Kim kendi siyasetini vazgeçilmez ve kaçınılmaz olarak kin ve öfke üzerine inşa ediyor? Var olabilmek için kimin ekmek ve su gibi düşmana ihtiyacı var? Delilsiz ağır suçlamalardan ağır hakaretlere kadar sıralayacağımız uzun liste kimin ağzından dökülüyor ise düşmanlıklar da onun eseri. Doğrudan ve daha basit soralım: Başbakan bugün siyaseti bıraktığını açıklasa bu kin ve nefret yüklü hava kısa zamanda dağılmaz mı?
Mesele Erdoğan’ın şahsı değil. Onun katkısı olan son 12 yıl, yakın tarihimizin parlak yılları olarak tarihe geçecek. Anlamak, yorumlamak ve sadre şifa bir sonuca ulaşmak çabası içinde olmalıyız.
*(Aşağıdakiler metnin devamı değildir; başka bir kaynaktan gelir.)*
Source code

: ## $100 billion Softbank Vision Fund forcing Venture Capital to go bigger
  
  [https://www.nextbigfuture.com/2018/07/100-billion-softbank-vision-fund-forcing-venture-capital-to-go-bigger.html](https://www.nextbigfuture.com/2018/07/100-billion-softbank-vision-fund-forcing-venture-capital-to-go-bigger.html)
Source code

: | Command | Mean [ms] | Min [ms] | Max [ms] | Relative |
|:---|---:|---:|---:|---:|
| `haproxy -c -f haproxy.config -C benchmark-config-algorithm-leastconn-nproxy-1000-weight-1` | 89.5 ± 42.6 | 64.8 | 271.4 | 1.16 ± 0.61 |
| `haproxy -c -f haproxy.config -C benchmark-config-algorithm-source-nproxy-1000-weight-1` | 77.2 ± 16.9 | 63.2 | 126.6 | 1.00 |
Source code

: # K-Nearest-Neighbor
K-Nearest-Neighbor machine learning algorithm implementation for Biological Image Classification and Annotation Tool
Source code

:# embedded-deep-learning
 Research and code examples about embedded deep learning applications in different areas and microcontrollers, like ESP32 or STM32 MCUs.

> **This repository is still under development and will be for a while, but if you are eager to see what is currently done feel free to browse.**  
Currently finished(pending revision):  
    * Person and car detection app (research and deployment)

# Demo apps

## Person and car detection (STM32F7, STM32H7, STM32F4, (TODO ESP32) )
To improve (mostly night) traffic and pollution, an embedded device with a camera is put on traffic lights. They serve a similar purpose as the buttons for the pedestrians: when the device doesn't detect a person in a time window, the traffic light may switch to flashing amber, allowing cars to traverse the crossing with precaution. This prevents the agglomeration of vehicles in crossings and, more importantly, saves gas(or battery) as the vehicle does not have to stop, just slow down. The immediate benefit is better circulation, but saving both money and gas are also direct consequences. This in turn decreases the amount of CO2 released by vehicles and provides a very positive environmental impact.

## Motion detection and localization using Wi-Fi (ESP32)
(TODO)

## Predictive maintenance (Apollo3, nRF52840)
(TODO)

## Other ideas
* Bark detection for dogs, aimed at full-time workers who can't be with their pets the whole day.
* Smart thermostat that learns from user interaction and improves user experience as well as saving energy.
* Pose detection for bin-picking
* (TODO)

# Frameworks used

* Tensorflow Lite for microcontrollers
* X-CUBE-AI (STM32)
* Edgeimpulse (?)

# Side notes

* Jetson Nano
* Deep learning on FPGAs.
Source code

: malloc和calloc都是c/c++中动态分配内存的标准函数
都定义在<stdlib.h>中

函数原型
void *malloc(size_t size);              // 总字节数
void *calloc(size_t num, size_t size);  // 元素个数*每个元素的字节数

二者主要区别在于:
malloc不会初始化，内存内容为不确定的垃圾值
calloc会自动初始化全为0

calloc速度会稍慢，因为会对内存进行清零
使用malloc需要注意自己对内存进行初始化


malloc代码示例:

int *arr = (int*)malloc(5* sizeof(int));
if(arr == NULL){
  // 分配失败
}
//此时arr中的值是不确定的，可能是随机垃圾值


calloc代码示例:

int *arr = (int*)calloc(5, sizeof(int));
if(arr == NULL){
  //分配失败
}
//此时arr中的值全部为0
Olaylar karşısında liderleri kişisel niteliklerinden önce içinde bulundukları şartlara bakarak anlamaya ve yorumlamaya çalışmak sizi doğru neticeye götürecektir. Gerçek dünyada hiç kimse insanüstü özelliklere sahip değildir. Liderlik sadece yanındakilerden bir adım daha önde olmaktır. Başarı büyük ölçüde doğru yerde ve doğru zamanda durmaya bağlıdır. Gerisi iyi bir ekip oluşturup, sabır ve tahammülle engelleri aşmaya kalıyor. Erdoğan bu ölçüler içinde başarılı bir lider. Rüzgârı arkasına aldı, iyi bir ekip oluşturdu ve çağın ayaklarının dibine serdiği imkânları etkili bir şekilde kullandı. En önemlisi olağanüstü durumlarda dik durdu, aşamayacağı dalgalarla karşılaşınca eğildi.
Bugün içinden çıkamadığı bataklık yoğun olarak son iki yılın ve kendi politikalarının eseri. Legal ve illegal bütün araçları kullanarak, rakipsiz hale geldiği siyaset alanına kalıcı bir iktidar binası inşa etmeye girişti. Giriştiği mimarinin yegane mantığı, gücü kendi ellerinde toplamaktan ibaretti. Devlet rantı dağıtma araçlarını kullanarak ekonomik iktidarı ve onun üzerinden medya sektörünü ele geçirdi. Hayır-hasenat ve din eğitimi araçları ile sosyal dokuyu yeniden oluşturmaya girişti. Elindeki araçların yeterli olduğu inancıyla kritik bir hata yaptı ve bütün hesapları çöktü. Üstelik kendi inşa ettiği yapının molozları arasında kaldı. Ona yöneltilen yolsuzluk suçlamalarının tamamı aslında iktidar tekeli oluşturmak için kurduğu düzeneklerin türevi değil mi?
Erdoğan’ın kurduğu düzenin kilit taşı, onun liderliğine duyulan güvendi. Şimdi bu güven yerle bir olmuş durumda. Yeniden inşa etmek mümkün mü? Türkiye kaotik bir döneme adım atar ve bir türlü içinden çıkamaz. Allah uzun ömürler versin, belki uzun yıllardan sonra kapısını bir kurtarıcı arayanlar çalabilir. Peki bugün? Sizce mümkün mü? Türkiye’yi bekleyen ciddi tehlikeler var. En başta toplumun keskin bir çatışma ortamına sürüklenmesi. İkincisi, kaybolan güven ortamının etkisiyle piyasalarda başlayan tedirginliğinin zaten kırılgan olan ekonomiyi bir krize sürüklemesi. Üçüncüsü, sahipsiz kalan Barış Süreci’nin bütünüyle çökmesi. Son olarak, bölgemizde çok kritik gelişmeler cereyan ederken yeni dengeler oluşurken saf dışı bırakılmamız ve inisiyatif kaybetmemiz.
Bu dört farklı alanın başına ayrı ayrı Erdoğan’ın liderliğini koyarak ölçüp tartmayı deneyin. Siyasetini düşman üretmek üzerine inşa eden bir lider, toplumsal çatışmaları bırakın engellemeyi müsebbibi olmaz mı? Bir ahbap-çavuş kapitalizmi oluşturmuş lider, piyasalara güven verebilir mi? Hem Barış Süreci’nde hem de bölgesel etkinliğimizde stratejik üstünlüğümüzü oluşturan demokrasiyi ve hukuk devletini iptal eden bir liderin esamesi okunur mu? Yargıyı kendisine bağlayan, internetin fişini çekmeye niyetlenen bir lider, Barış Süreci’ni sürdürebilir mi?
Erdoğan kurmaya çalıştığı düzenin altında kaldı. Meydanlarda yağıp gürlediğine bakmayın, dışarıya karşı rehin alınmış durumda. İradesi rehin alınmış bir lider, bırakın ülkesini kendi kaderine hükmedebilir mi?